I have been looking for a methodology for choosing which words were "key" in the dictionary - the Wordsmyth Dictionary-Thesaurus in particular. Since I'm an educator, I also want to be able to select the most important words for vocabulary study. About 2-3 years ago, I came across several articles that led me to think that a network analysis of the dictionary might lead to a method for selecting keywords by their centrality in the dictionary semantic network.
The task is applying an algorithm to find the words that are central, because the concepts they include link to other words as "small world" hubs. This concept comes from two sources: (a) a suggestion in Michael Stubbs' book Words and Phrases, that the keywords in a language are those that are used in defining other words; and (b) an article by Michael Steyvers that shows dictionaries to be "small world" semantic networks, with hubs that link many other words. So, basically, I would like to find the "central' concepts in English.
My algorithmic and statistical abilities are primitive, but here is the way I have formulated the problem.
I want to find the "centrality" of a word in the Wordsmyth dictionary-thesaurus. Our thesaurus is integrated with the dictionary. It links synonyms with each appropriate definition. So my proposed algorithm involved:
For each word, count:
1. number of definitions
2. number of synonyms
4. Words used in definitions: the number of words (and number of definitions) that use this word (in any of its forms) in a definition
5. Synonym/antonym of the word in a definition
7. frequency (based on a corpus, such as BNC or COCA)
The problem is finding the best statistical concepts for giving weights to these factors.

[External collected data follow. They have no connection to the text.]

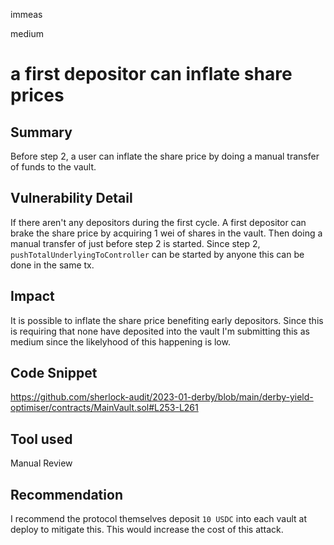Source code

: immeas

medium

# a first depositor can inflate share prices

## Summary
Before step 2, a user can inflate the share price by doing a manual transfer of funds to the vault.

## Vulnerability Detail
If there aren't any depositors during the first cycle. A first depositor can brake the share price by acquiring 1 wei of shares in the vault. Then doing a manual transfer of just before step 2 is started. Since step 2, `pushTotalUnderlyingToController` can be started by anyone this can be done in the same tx.

## Impact
It is possible to inflate the share price benefiting early depositors. Since this is requiring that none have deposited into the vault I'm submitting this as medium since the likelyhood of this happening is low.

## Code Snippet
https://github.com/sherlock-audit/2023-01-derby/blob/main/derby-yield-optimiser/contracts/MainVault.sol#L253-L261

## Tool used
Manual Review

## Recommendation
I recommend the protocol themselves deposit `10 USDC` into each vault at deploy to mitigate this. This would increase the cost of this attack.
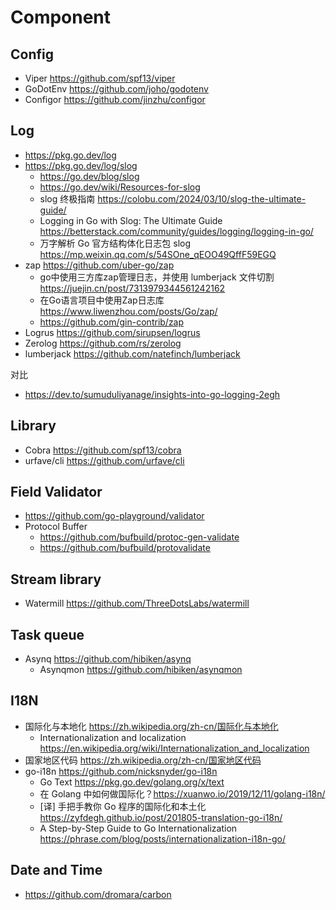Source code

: # Component

## Config
- Viper https://github.com/spf13/viper
- GoDotEnv https://github.com/joho/godotenv
- Configor https://github.com/jinzhu/configor


## Log
- https://pkg.go.dev/log
- https://pkg.go.dev/log/slog
  - https://go.dev/blog/slog
  - https://go.dev/wiki/Resources-for-slog
  - slog 终极指南 https://colobu.com/2024/03/10/slog-the-ultimate-guide/
  - Logging in Go with Slog: The Ultimate Guide https://betterstack.com/community/guides/logging/logging-in-go/
  - 万字解析 Go 官方结构体化日志包 slog https://mp.weixin.qq.com/s/54SOne_qEOO49QffF59EGQ
- zap https://github.com/uber-go/zap
  - go中使用三方库zap管理日志，并使用 lumberjack 文件切割 https://juejin.cn/post/7313979344561242162
  - 在Go语言项目中使用Zap日志库 https://www.liwenzhou.com/posts/Go/zap/
  - https://github.com/gin-contrib/zap
- Logrus https://github.com/sirupsen/logrus
- Zerolog https://github.com/rs/zerolog
- lumberjack https://github.com/natefinch/lumberjack

对比
- https://dev.to/sumuduliyanage/insights-into-go-logging-2egh


## Library
- Cobra https://github.com/spf13/cobra
- urfave/cli https://github.com/urfave/cli


## Field Validator
- https://github.com/go-playground/validator
- Protocol Buffer
  - https://github.com/bufbuild/protoc-gen-validate
  - https://github.com/bufbuild/protovalidate


## Stream library
- Watermill https://github.com/ThreeDotsLabs/watermill


## Task queue
- Asynq https://github.com/hibiken/asynq
  - Asynqmon https://github.com/hibiken/asynqmon


## I18N
- 国际化与本地化 https://zh.wikipedia.org/zh-cn/国际化与本地化
  - Internationalization and localization https://en.wikipedia.org/wiki/Internationalization_and_localization
- 国家地区代码 https://zh.wikipedia.org/zh-cn/国家地区代码
- go-i18n https://github.com/nicksnyder/go-i18n
  - Go Text https://pkg.go.dev/golang.org/x/text
  - 在 Golang 中如何做国际化？https://xuanwo.io/2019/12/11/golang-i18n/
  - [译] 手把手教你 Go 程序的国际化和本土化 https://zyfdegh.github.io/post/201805-translation-go-i18n/
  - A Step-by-Step Guide to Go Internationalization https://phrase.com/blog/posts/internationalization-i18n-go/


## Date and Time
- https://github.com/dromara/carbon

What I'd like to do is to calculate the "centrality" (importance) of words in our dictionary. What we need is a text analysis similar to that done in the attached article - "Network analysis of dictionaries " (Batagelj, Mrvar, and Zaver). My impression is that we will have to do an analysis similar to the Batagelj article.

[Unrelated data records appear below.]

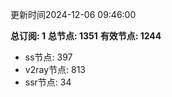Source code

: 更新时间2024-12-06 09:46:00

**总订阅: 1**
**总节点: 1351**
**有效节点: 1244**
- ss节点: 397
- v2ray节点: 813
- ssr节点: 34
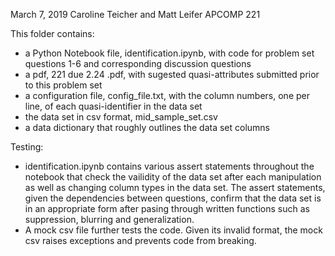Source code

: March 7, 2019
Caroline Teicher and Matt Leifer 
APCOMP 221 

This folder contains: 
- a Python Notebook file, identification.ipynb, with code for problem set questions 1-6 and corresponding discussion questions 
- a pdf, 221 due 2.24 .pdf, with sugested quasi-attributes submitted prior to this problem set 
- a configuration file, config_file.txt, with the column numbers, one per line, of each quasi-identifier in the data set
- the data set in csv format, mid_sample_set.csv
- a data dictionary that roughly outlines the data set columns 

Testing:
- identification.ipynb contains various assert statements throughout the notebook that check the vailidity 
of the data set after each manipulation as well as changing column types in the data set. The assert statements, given the dependencies between questions, confirm that the data set is in an appropriate form after pasing through written functions such as suppression, blurring and generalization.
- A mock csv file further tests the code. Given its invalid format, the mock csv raises exceptions and 
prevents code from breaking. 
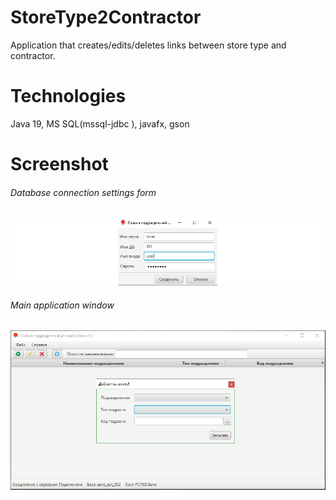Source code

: ﻿# StoreType2Contractor
Application that creates/edits/deletes links between store type and contractor.
# Technologies
Java 19, MS SQL(mssql-jdbc ), javafx, gson

# Screenshot
###### Database connection settings form<br>
![Connection form](https://github.com/stimevgen/StoreType2Contractor/blob/main/image/FomConnection.PNG)

###### Main application window<br>
![UI application](https://github.com/stimevgen/StoreType2Contractor/blob/main/image/UI_Application.PNG)
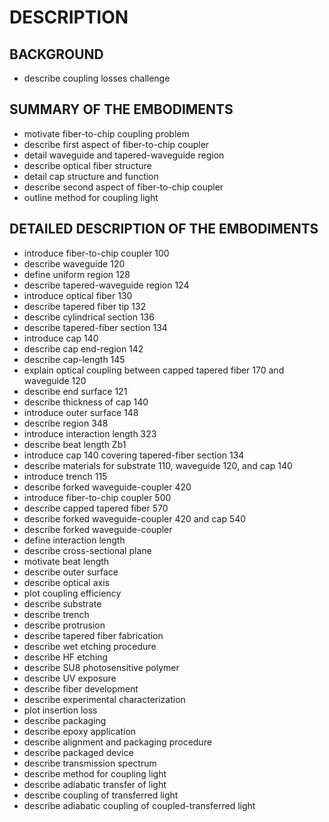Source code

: # DESCRIPTION

## BACKGROUND

- describe coupling losses challenge

## SUMMARY OF THE EMBODIMENTS

- motivate fiber-to-chip coupling problem
- describe first aspect of fiber-to-chip coupler
- detail waveguide and tapered-waveguide region
- describe optical fiber structure
- detail cap structure and function
- describe second aspect of fiber-to-chip coupler
- outline method for coupling light

## DETAILED DESCRIPTION OF THE EMBODIMENTS

- introduce fiber-to-chip coupler 100
- describe waveguide 120
- define uniform region 128
- describe tapered-waveguide region 124
- introduce optical fiber 130
- describe tapered fiber tip 132
- describe cylindrical section 136
- describe tapered-fiber section 134
- introduce cap 140
- describe cap end-region 142
- describe cap-length 145
- explain optical coupling between capped tapered fiber 170 and waveguide 120
- describe end surface 121
- describe thickness of cap 140
- introduce outer surface 148
- describe region 348
- introduce interaction length 323
- describe beat length Zb1
- introduce cap 140 covering tapered-fiber section 134
- describe materials for substrate 110, waveguide 120, and cap 140
- introduce trench 115
- describe forked waveguide-coupler 420
- introduce fiber-to-chip coupler 500
- describe capped tapered fiber 570
- describe forked waveguide-coupler 420 and cap 540
- describe forked waveguide-coupler
- define interaction length
- describe cross-sectional plane
- motivate beat length
- describe outer surface
- describe optical axis
- plot coupling efficiency
- describe substrate
- describe trench
- describe protrusion
- describe tapered fiber fabrication
- describe wet etching procedure
- describe HF etching
- describe SU8 photosensitive polymer
- describe UV exposure
- describe fiber development
- describe experimental characterization
- plot insertion loss
- describe packaging
- describe epoxy application
- describe alignment and packaging procedure
- describe packaged device
- describe transmission spectrum
- describe method for coupling light
- describe adiabatic transfer of light
- describe coupling of transferred light
- describe adiabatic coupling of coupled-transferred light

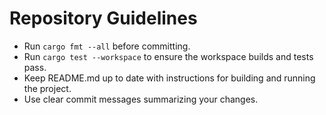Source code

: # Repository Guidelines

- Run `cargo fmt --all` before committing.
- Run `cargo test --workspace` to ensure the workspace builds and tests pass.
- Keep README.md up to date with instructions for building and running the project.
- Use clear commit messages summarizing your changes.

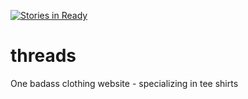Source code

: [![Stories in Ready](https://badge.waffle.io/kohlbrr/threads.png?label=ready&title=Ready)](https://waffle.io/kohlbrr/threads?utm_source=badge)
# threads
One badass clothing website - specializing in tee shirts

I have found some software that might be suitable - http://gephi.org. But I am not sufficiently technically trained to carry out the analysis.
I hope that helps to understand what I want to accomplish.
It sounds like an interesting project. The obvious application that I see is measuring word/phrase similarity. In terms of measuring centrality, I'm skeptical that the results would be significantly different from the much simpler task of tallying frequencies of words and collocations. Is there an example word or phrase that would have a low frequency, but high centrality?
The problem with low frequency lists - even those that eliminate proper nouns, is that there are many that have low frequency, but there is very little ability to discriminate among them. Most rare words are not at all important. The lower frequency words may make reading difficult. But frequency doesn't identify the "important" words that carry important meanings in the language. An example would be "justice". It isn't so frequent, but the idea of justice is important in the meanings of many words which are themselves important. The "small world" analysis would identify words that may not have a lot of links (and may not be frequent), but the links they have are to words that are themselves important (and may be more frequent). The principle is the same as that used by Google to find important/high-ranking pages. A page is more important for Google if it is linked to by pages which are themselves highly linked to, etc.
I'd be interested in seeing how the two approaches differ in the final result set. Just as an interesting note, the word "justice" ranks under 5000 out of over 1 million ngrams in the Web1T corpus.